> **What you will do**: With the pictures left out, write out exactly the lines of the listing below that run from the line with "left wrist: (205, 153, -35)" through the line with "left ankle: (296, 216, 7)".

-------- Dataset entries

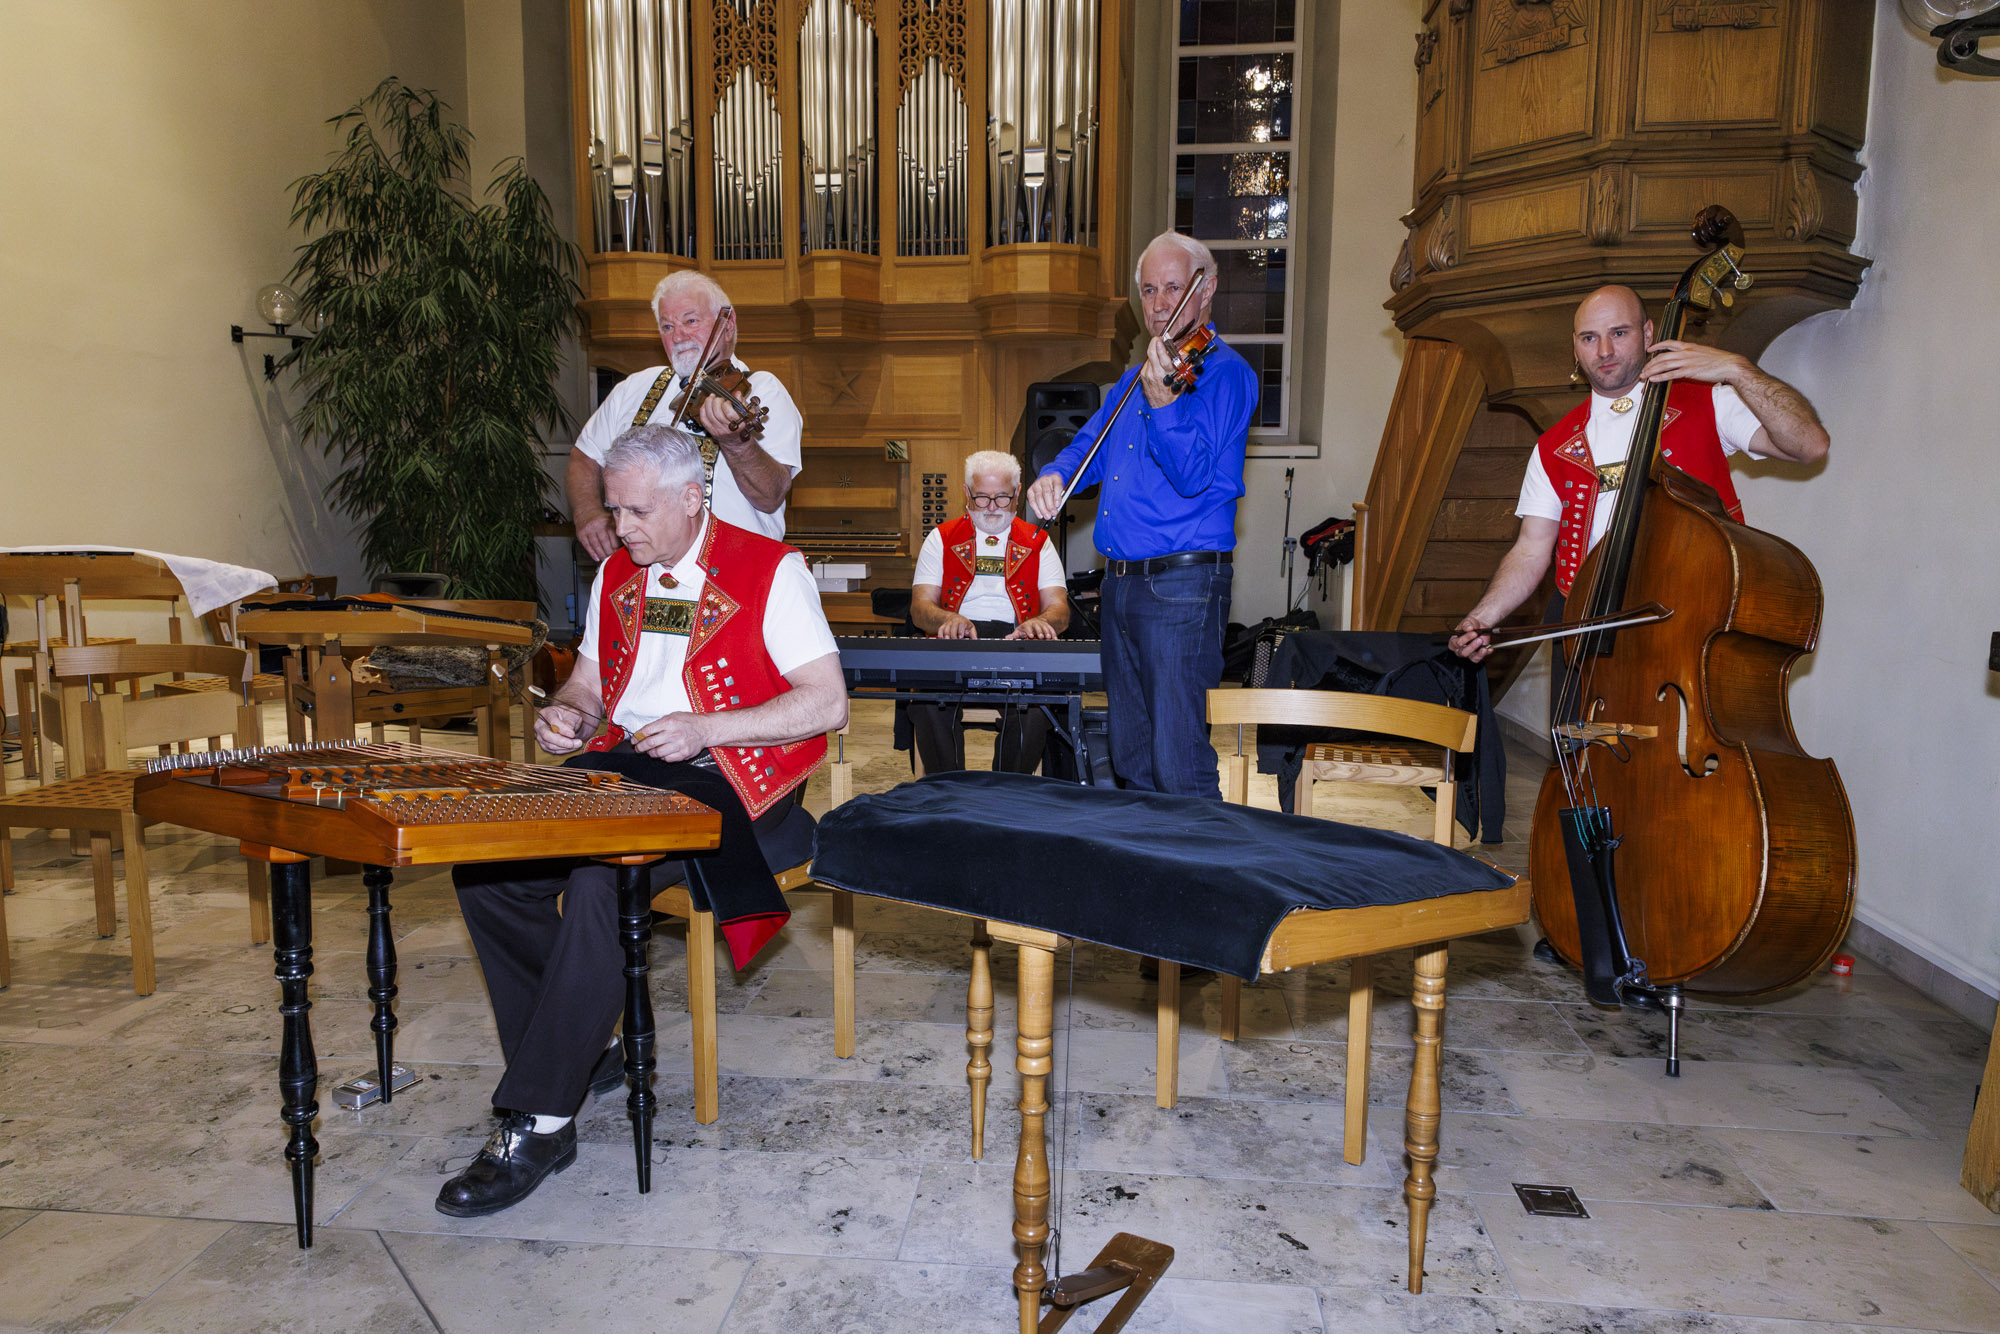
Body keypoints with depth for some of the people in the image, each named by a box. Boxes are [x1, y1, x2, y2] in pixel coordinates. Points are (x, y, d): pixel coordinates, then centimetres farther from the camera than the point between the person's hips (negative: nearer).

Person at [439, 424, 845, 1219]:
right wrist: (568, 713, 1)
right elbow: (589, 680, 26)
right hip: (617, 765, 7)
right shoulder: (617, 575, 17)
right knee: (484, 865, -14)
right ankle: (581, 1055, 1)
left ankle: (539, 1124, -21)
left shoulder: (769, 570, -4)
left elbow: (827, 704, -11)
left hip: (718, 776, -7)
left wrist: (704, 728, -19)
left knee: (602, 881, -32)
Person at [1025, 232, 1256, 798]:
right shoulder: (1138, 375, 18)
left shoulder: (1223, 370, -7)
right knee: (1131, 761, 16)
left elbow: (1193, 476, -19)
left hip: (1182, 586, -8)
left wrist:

----------------
-------- Dataset entries

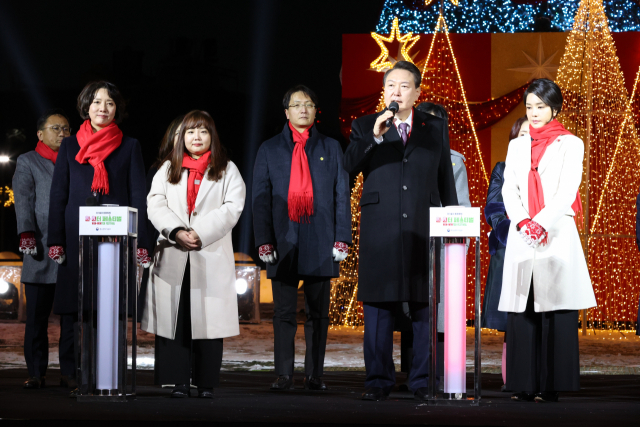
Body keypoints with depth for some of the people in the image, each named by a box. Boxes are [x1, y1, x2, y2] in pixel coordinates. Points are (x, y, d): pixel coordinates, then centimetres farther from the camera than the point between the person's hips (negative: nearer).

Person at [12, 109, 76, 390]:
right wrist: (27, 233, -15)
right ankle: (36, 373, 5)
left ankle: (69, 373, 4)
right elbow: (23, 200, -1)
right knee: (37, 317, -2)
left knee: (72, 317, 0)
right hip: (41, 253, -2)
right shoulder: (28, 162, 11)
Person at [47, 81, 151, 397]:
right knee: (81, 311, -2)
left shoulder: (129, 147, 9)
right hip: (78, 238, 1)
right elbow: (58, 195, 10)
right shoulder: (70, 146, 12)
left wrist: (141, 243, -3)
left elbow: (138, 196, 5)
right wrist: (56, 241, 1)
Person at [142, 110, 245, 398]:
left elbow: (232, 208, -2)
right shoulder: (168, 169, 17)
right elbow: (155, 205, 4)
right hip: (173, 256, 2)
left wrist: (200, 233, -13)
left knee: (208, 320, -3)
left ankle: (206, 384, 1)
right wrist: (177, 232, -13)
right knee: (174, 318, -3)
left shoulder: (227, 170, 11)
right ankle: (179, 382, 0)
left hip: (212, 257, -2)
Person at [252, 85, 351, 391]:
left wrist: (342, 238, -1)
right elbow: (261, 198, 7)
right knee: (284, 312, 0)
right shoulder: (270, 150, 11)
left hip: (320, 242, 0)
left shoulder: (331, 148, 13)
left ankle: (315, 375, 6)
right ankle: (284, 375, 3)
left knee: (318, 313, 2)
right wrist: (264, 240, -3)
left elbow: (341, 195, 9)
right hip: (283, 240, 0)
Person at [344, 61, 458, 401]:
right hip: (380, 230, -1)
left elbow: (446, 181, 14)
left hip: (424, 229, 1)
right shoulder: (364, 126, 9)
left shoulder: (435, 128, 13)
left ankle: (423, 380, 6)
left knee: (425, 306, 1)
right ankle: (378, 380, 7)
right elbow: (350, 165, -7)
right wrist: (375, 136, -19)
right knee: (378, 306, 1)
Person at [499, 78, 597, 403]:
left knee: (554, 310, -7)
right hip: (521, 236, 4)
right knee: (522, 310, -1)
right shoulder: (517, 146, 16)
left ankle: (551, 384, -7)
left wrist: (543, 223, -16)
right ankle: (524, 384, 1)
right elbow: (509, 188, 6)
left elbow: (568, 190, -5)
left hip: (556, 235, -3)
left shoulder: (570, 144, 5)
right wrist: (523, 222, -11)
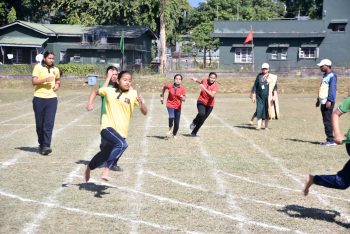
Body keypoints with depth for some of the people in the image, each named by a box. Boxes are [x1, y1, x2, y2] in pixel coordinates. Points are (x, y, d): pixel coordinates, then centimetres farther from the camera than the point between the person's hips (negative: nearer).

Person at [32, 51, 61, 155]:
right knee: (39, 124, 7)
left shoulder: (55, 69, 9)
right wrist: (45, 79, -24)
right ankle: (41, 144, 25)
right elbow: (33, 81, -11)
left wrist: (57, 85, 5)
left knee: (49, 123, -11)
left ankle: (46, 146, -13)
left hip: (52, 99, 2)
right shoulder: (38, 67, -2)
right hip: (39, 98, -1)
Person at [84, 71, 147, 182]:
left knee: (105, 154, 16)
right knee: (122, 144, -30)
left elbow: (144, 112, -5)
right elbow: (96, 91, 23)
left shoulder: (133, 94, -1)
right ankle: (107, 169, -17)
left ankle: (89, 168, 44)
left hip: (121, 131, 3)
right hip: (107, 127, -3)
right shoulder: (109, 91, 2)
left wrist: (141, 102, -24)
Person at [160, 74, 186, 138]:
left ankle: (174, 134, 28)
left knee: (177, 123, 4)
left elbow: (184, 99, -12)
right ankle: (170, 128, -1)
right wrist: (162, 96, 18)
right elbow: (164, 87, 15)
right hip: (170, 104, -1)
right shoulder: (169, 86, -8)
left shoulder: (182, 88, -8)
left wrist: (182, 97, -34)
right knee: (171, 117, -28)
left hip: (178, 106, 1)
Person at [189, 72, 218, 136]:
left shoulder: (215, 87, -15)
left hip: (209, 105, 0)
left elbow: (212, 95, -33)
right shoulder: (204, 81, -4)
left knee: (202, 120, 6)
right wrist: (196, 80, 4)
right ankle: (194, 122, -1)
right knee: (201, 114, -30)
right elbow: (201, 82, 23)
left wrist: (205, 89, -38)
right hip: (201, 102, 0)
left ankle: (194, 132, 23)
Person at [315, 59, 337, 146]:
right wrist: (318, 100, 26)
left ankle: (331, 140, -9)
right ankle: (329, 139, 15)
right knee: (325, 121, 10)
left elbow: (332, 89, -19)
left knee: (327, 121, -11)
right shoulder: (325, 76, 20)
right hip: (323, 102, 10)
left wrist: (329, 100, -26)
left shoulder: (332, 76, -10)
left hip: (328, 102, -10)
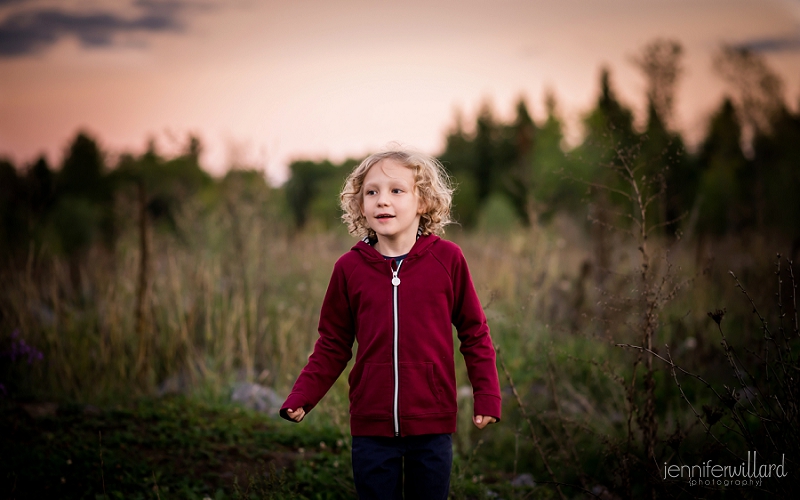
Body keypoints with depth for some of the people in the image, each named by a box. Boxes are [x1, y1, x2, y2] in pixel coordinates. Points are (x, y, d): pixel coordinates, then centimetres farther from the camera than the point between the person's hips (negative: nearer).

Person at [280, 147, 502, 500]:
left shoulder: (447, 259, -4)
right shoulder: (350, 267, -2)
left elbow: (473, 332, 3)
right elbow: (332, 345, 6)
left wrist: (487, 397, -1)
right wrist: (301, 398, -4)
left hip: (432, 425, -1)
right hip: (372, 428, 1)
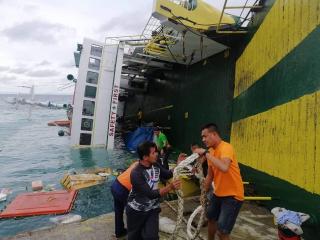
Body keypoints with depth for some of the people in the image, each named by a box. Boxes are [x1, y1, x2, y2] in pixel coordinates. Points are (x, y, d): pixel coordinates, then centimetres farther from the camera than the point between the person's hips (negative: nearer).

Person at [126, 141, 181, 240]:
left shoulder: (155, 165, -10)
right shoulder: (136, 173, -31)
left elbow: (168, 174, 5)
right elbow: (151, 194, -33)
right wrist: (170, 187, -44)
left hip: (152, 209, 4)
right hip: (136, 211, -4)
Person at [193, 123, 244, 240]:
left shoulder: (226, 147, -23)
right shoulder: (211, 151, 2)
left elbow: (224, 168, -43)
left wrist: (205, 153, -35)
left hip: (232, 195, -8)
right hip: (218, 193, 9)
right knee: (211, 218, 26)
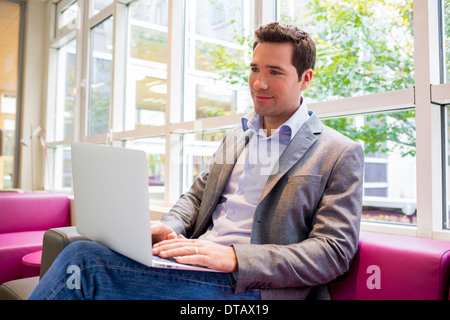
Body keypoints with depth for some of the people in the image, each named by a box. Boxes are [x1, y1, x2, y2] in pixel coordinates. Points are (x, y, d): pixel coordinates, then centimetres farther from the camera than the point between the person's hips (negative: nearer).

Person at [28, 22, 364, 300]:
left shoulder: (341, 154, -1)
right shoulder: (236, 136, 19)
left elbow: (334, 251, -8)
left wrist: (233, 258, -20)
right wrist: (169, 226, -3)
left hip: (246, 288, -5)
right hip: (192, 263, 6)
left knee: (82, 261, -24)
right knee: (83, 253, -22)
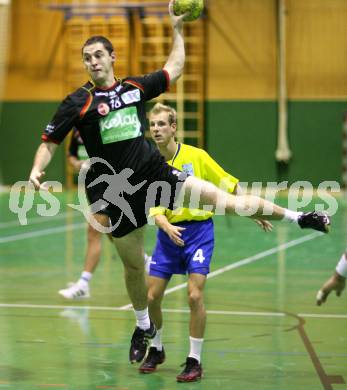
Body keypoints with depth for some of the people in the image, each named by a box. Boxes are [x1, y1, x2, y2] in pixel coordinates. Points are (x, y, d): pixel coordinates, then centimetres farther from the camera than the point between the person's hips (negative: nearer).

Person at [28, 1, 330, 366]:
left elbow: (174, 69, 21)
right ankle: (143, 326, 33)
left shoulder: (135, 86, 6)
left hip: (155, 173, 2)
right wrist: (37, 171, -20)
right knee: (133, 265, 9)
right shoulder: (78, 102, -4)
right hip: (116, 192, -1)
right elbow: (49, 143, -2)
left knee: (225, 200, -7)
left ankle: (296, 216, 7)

----------------
-------- Dataset entries

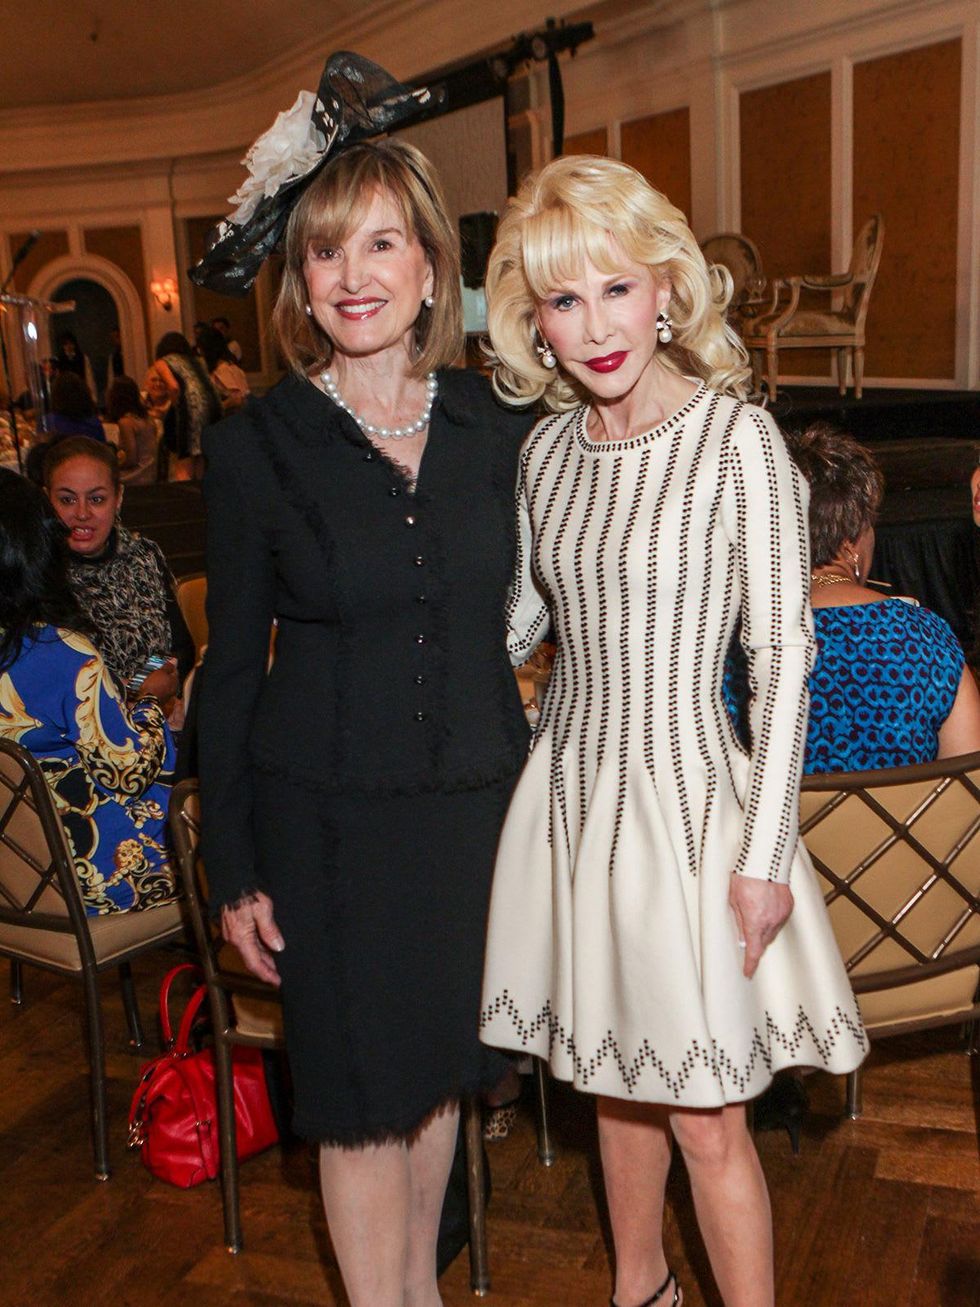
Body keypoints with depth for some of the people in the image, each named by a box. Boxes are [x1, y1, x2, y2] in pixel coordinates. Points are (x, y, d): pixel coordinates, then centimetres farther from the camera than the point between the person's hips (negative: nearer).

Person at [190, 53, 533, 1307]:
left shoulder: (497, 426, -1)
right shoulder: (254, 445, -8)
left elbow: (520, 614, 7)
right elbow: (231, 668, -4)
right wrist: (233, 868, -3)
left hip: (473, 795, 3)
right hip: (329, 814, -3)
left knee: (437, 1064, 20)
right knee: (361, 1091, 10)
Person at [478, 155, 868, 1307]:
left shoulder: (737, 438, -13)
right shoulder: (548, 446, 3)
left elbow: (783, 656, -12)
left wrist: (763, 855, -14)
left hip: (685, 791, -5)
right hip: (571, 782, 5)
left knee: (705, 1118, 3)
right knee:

----------------

> **Answer below**:
left wrist: (205, 153, -35)
left hip: (232, 195, -8)
right hip: (218, 193, 9)
right knee: (211, 218, 26)
Body keypoints with depth for some of the people in the image, each named by a box. Boxes are [x1, y1, x2, y2] in pixel coordinates. Points are (x, y, d): pixel coordinates, then centimetres farther from the camera than the point between the person's hips (negative: nearer).

Person at [28, 22, 364, 300]:
left shoulder: (341, 154, -1)
right shoulder: (236, 136, 19)
left elbow: (334, 251, -8)
left wrist: (233, 258, -20)
right wrist: (169, 226, -3)
left hip: (246, 288, -5)
right hip: (192, 263, 6)
left knee: (82, 261, -24)
right knee: (83, 253, -22)
Body keypoints with depth for some of the people in the image, each named by a box. Boxes are [x1, y1, x2, y2] in pixel coordinates. Points are (x, y, d): pixel coordinates, then centimetres farther from the camera than the point between the person's hips (negative: nearer).

Person at [28, 1, 330, 366]:
left elbow: (174, 69, 21)
right ankle: (143, 326, 33)
left shoulder: (135, 86, 6)
left hip: (155, 173, 2)
right wrist: (37, 171, -20)
right knee: (133, 265, 9)
right shoulder: (78, 102, -4)
right hip: (116, 192, -1)
right elbow: (49, 143, -2)
left knee: (225, 200, -7)
left ankle: (296, 216, 7)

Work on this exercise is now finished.